What are those reasons, and how does your approach mitigate some of those divides?
That’s a really important crisis of our time. My diagnosis of the problem with the political system would point to things like the NBC’s Chuck Todd’s study of the campaigns for Senate from 2006 to 2016. It showed campaigns increasingly spoke to base voters and ignored the middle. So they’re very inflammatory. They're about riling up the base against the other side. And people despair of that.

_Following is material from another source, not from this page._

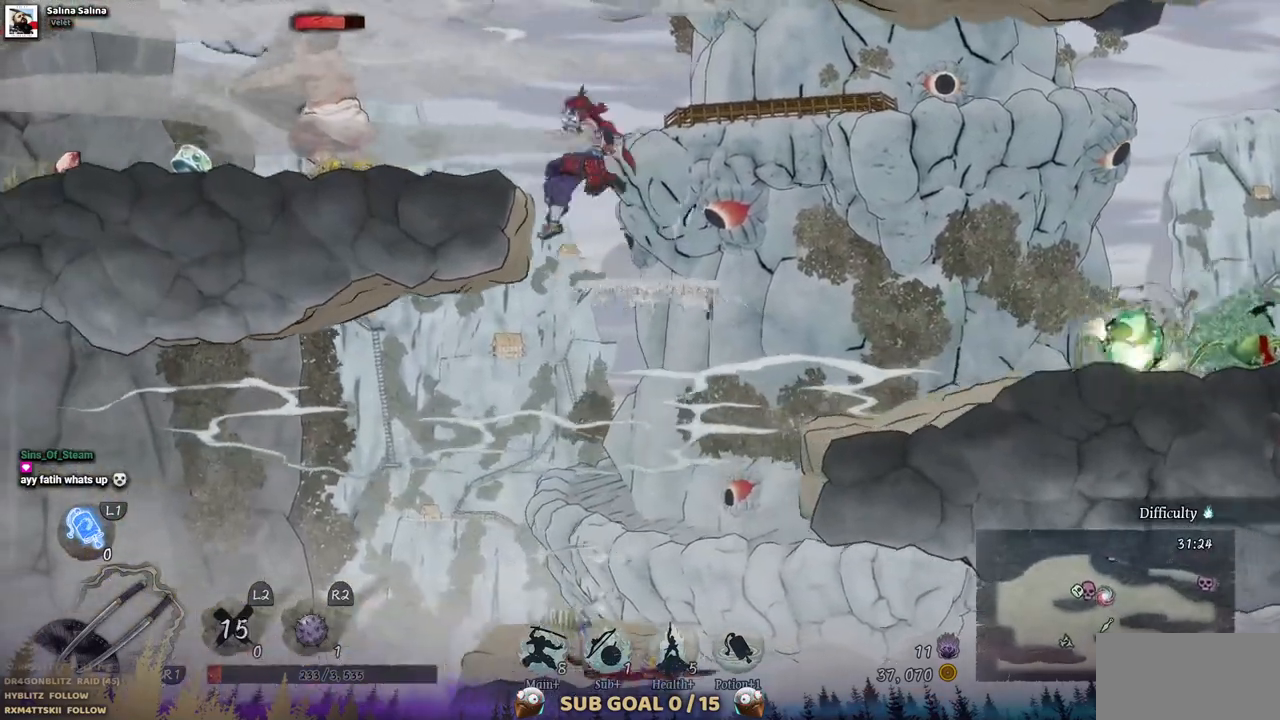
{"dt_ms": 1000, "buttons": ["DPAD_RIGHT"], "left_stick": "center", "right_stick": "center", "events": [[50, "DPAD_RIGHT", "down"], [333, "CROSS", "down"], [500, "CROSS", "up"]]}
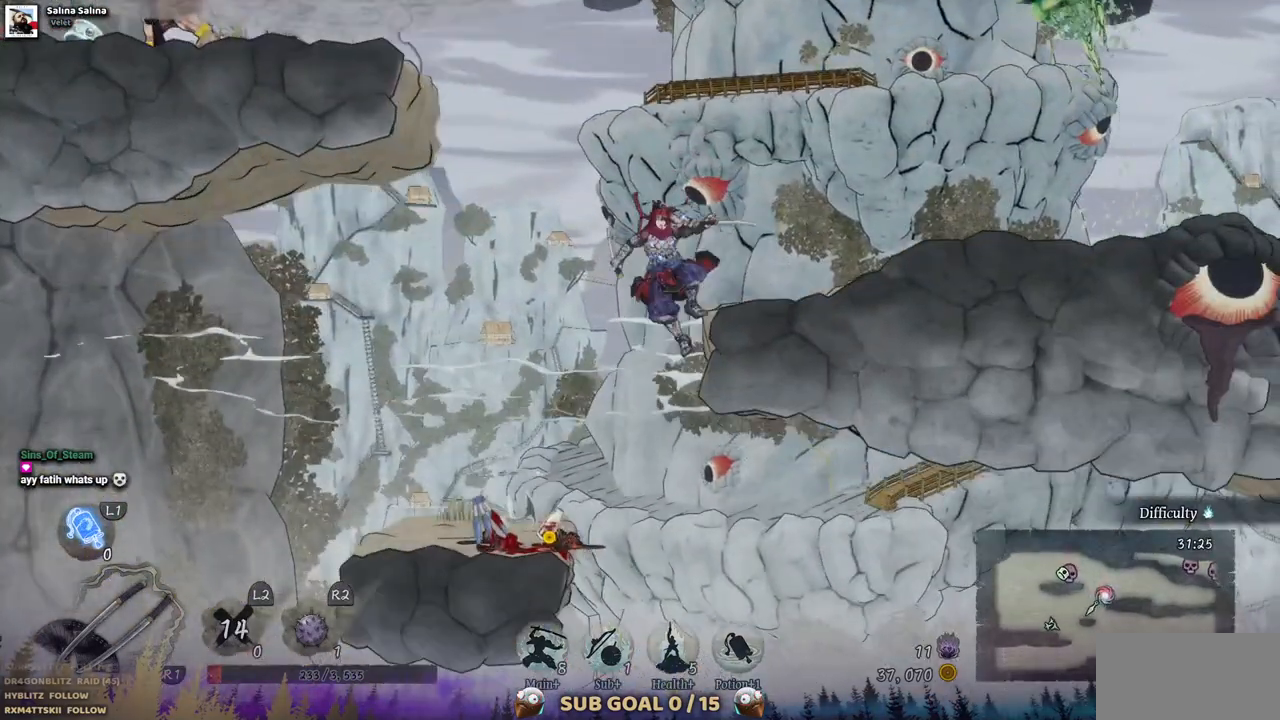
{"dt_ms": 500, "buttons": ["CROSS", "DPAD_LEFT"], "left_stick": "center", "right_stick": "center", "events": [[350, "DPAD_RIGHT", "up"], [467, "DPAD_LEFT", "down"], [500, "CROSS", "down"]]}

But actually there are identifiable dynamics. It’s always been partly true that people demonize. I grew up in the South. My dad was a very rare outspoken critic of segregation. He was manager of the Atlanta Red Cross. And then he started a group to keep public schools open in Georgia. He was vilified. We had 150 phone calls threatening to kill us when I was a kid in a week. And then he was almost killed, actually, by the American Nazi Party, and then he went to work for King in ’63. I would say nonviolence and the kind of nonviolent politics, which is the root of public work, not understood as civil disobedience but understood as a different kind of politics where you learn your opponents are not evil, your opponents may be doing things you think are evil – segregationists – but that doesn’t mean that that’s the totality of who they are, and they also have – in most cases – people have enormous potential to change, depending on context, depending on learning about other people. That’s the heart of nonviolence.
What are practical things that people can learn, especially people who might not have time – or think they don’t have time – for civic engagement? I think about people in my own age bracket. I’m a parent of young children. I work full-time, my wife works full-time, we like to be engaged in the community, but there’s not a lot of bandwidth to do that.
The best thing to do, and the way this is going to spread, is to integrate public work approaches into existing activities. So for example, as parents, there are a lot of ways you can do that. You can say, do our kids make, and do they understand themselves to be making, productive contributions to the life of the family. Are they helping to tell the story of the family? Are they learning to be citizens? Do we even use that language? Is it simply, get a job, or go to school. The most important thing about education is actually learning to be a good citizen. Do we talk about that?